What’s the probability of getting a full house given a full house or 3 of a kind? p(full house| full house or 3 of a kind) I have no idea where to start for this question, I tried using conditional probabilities where p(a|b) = p(ab)/p(b) but don’t know where to go from there I found the probability of a full house by doing (13)(12)(4 choose 3)(4 choose 2)/(52 choose 5) And 3 of a kind (13)(4 choose 3)(12 choose 2)(4)(4)/(52 choose 5)

Let $A$ be the event that you get a full house and $B$ the event that you get a three of a kind.

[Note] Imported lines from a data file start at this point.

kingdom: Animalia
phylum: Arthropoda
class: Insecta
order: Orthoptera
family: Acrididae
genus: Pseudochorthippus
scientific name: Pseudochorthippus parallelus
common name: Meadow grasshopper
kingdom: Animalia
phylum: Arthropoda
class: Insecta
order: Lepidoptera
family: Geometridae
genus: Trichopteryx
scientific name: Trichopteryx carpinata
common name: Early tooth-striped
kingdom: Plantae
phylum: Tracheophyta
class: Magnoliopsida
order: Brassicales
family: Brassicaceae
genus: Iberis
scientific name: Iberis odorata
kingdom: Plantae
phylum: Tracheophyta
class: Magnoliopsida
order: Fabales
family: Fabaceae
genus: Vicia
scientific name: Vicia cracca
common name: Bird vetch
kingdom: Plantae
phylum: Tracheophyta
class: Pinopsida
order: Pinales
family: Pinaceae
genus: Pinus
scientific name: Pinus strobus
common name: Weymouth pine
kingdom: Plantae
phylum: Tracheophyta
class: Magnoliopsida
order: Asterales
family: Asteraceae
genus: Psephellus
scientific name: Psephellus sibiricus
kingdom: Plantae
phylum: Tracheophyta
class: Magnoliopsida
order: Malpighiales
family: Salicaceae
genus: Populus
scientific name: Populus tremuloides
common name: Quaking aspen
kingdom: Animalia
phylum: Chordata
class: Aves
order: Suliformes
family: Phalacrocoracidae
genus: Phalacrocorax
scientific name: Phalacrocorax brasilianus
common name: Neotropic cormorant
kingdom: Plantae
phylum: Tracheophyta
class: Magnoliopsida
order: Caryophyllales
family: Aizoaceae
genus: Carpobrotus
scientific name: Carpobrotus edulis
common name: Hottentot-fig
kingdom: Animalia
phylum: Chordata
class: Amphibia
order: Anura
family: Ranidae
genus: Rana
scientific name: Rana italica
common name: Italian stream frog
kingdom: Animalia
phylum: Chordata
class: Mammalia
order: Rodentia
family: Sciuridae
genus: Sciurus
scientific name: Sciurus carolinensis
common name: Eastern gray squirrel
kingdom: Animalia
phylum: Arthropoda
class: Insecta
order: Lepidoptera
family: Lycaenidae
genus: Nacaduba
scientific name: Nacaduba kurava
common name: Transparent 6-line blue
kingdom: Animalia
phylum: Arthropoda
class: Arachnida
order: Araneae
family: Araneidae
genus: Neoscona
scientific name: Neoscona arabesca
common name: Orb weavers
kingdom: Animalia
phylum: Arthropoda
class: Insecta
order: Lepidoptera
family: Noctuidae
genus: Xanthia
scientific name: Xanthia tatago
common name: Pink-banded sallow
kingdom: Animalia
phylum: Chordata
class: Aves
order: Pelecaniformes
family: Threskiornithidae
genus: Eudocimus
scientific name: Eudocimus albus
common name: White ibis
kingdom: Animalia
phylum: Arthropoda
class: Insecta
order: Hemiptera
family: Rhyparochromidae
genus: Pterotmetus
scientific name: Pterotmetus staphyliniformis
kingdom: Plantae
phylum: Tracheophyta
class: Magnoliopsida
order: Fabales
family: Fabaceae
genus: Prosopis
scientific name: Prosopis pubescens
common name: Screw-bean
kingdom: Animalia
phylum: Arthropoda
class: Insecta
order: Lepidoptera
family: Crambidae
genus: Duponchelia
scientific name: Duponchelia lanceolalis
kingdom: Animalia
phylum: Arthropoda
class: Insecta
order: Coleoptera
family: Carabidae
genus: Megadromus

You correctly found $Pr(A)=\dfrac{13\cdot 12\cdot \binom{4}{3}\cdot\binom{4}{2}}{\binom{52}{5}}$ and $Pr(B)=\dfrac{13\cdot\binom{4}{3}\cdot\binom{12}{2}\cdot 4\cdot 4}{\binom{52}{5}}$

Recognize that $A$ and $B$ are disjoint and so $Pr(A\cup B) = Pr(A)+Pr(B)$

> Remember that in general $Pr(A\cup B)=Pr(A)+Pr(B)-Pr(A\cap B)$ and that the $Pr(A\cap B)$ term in this should not be forgotten. It is a special situation when $Pr(A\cap B)=0$ and in particular when $A\cap B=\emptyset$. When $A\cap B=\emptyset$ we say the events are disjoint, that is to say the two events cannot happen simultaneously.

We have then $Pr(A\mid A\cup B) = \dfrac{Pr(A\cap (A\cup B))}{Pr(A\cup B)} = \dfrac{Pr(A)}{Pr(A)+Pr(B)}$. Using the two values you found earlier, plugging them in finishes the problem.